Regardez d’abord autour de vous
À remarquer
- Longue façade coudée
- Larges fenêtres
- Rangées de balcons et de loggias
- Magasins du rez-de-chaussée
L’histoire du lieu
Blok Szwedzki est le surnom populaire d’un immeuble résidentiel. Il ne commémore pas les Suédois. Ce nom est apparu grâce à l’architecte Janusz Ingarden et au matériau de construction caché sous l’enduit.
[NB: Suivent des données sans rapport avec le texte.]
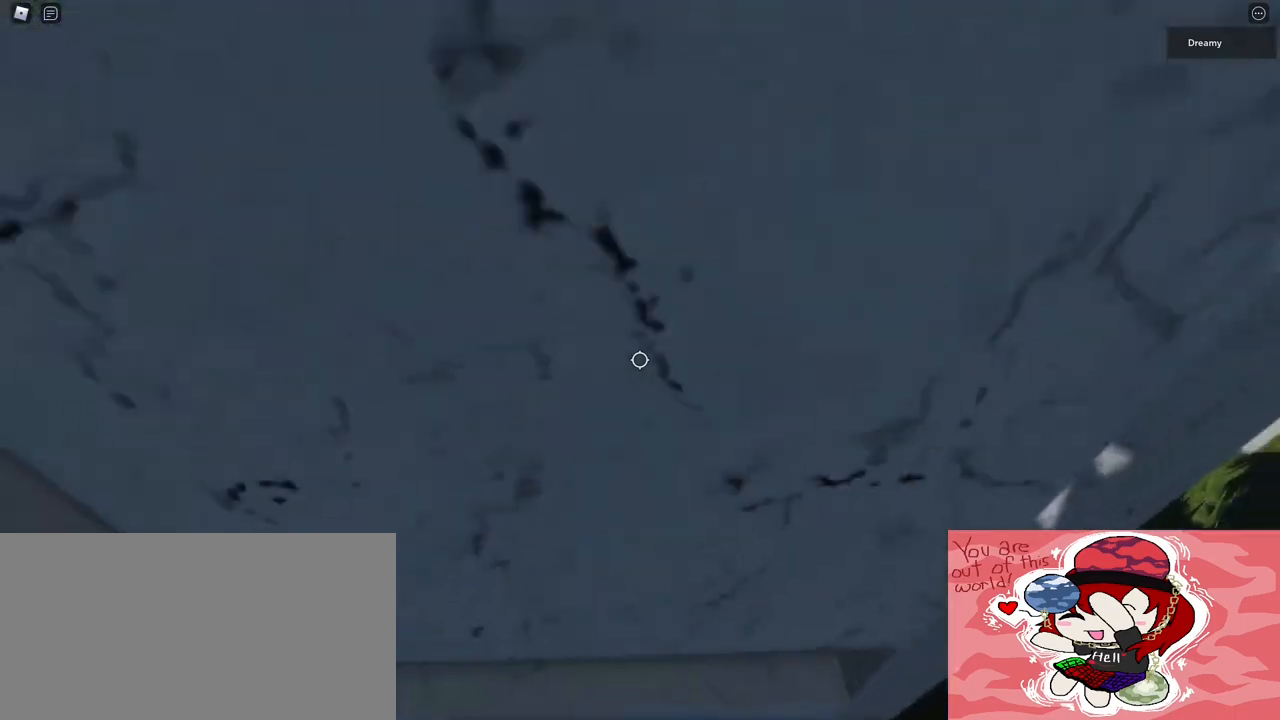
{"keys": [], "mouse": [], "events": [[200, "w", "up"], [383, "d", "down"], [383, "w", "down"], [500, "d", "up"], [500, "w", "up"]]}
En mille neuf cent cinquante-six, Janusz revint d’un voyage en Suède, où il avait étudié des logements d’après-guerre. Avec sa femme et coauteure Marta Ingarden, il travaillait comme concepteur salarié au Miastoprojekt de Cracovie. Peu auparavant encore, les époux créaient les bâtiments monumentaux de Nowa Huta conformément aux exigences du réalisme socialiste. Ces exigences venaient d’être abolies, et les Ingarden voulaient expérimenter ici une construction moderne sur un véritable grand immeuble. Leurs noms figuraient sur les plans et, après la réception des travaux, les habitants de deux cent soixante-douze appartements devaient utiliser chaque jour le résultat.
Les murs extérieurs étaient assemblés en Siporex, un béton cellulaire léger et incombustible, produit en Pologne sous licence suédoise. Le matériau conservait bien la chaleur, mais supportait mal une forte pression : s’il avait servi à bâtir des murs porteurs ordinaires, l’immeuble aurait dû être limité à deux étages. Les Ingarden transférèrent le poids des planchers aux murs transversaux intérieurs. Le Siporex resta un remplissage léger de façade, et l’immeuble de sept étages put être percé de larges fenêtres, de balcons et de loggias.
En juillet mille neuf cent cinquante-neuf, un immeuble de deux cent soixante mètres de long s’étirait déjà le long de la route principale menant à l’usine. Son coude, à un angle d’environ trente degrés, reprenait le tournant des rues prévu auparavant. Les quatorze entrées abritaient des appartements d’une pièce, de deux pièces et quelques appartements de quatre pièces ; quatre magasins ouvrirent au rez-de-chaussée : un magasin de mercerie, un magasin de légumes, un magasin pharmaceutique et cosmétique, et un magasin d’articles automobiles. Pour cette expérimentation, les Ingarden reçurent le prix d’État du deuxième degré, et les solutions de ce projet furent reprises dans les immeubles ultérieurs de Cracovie.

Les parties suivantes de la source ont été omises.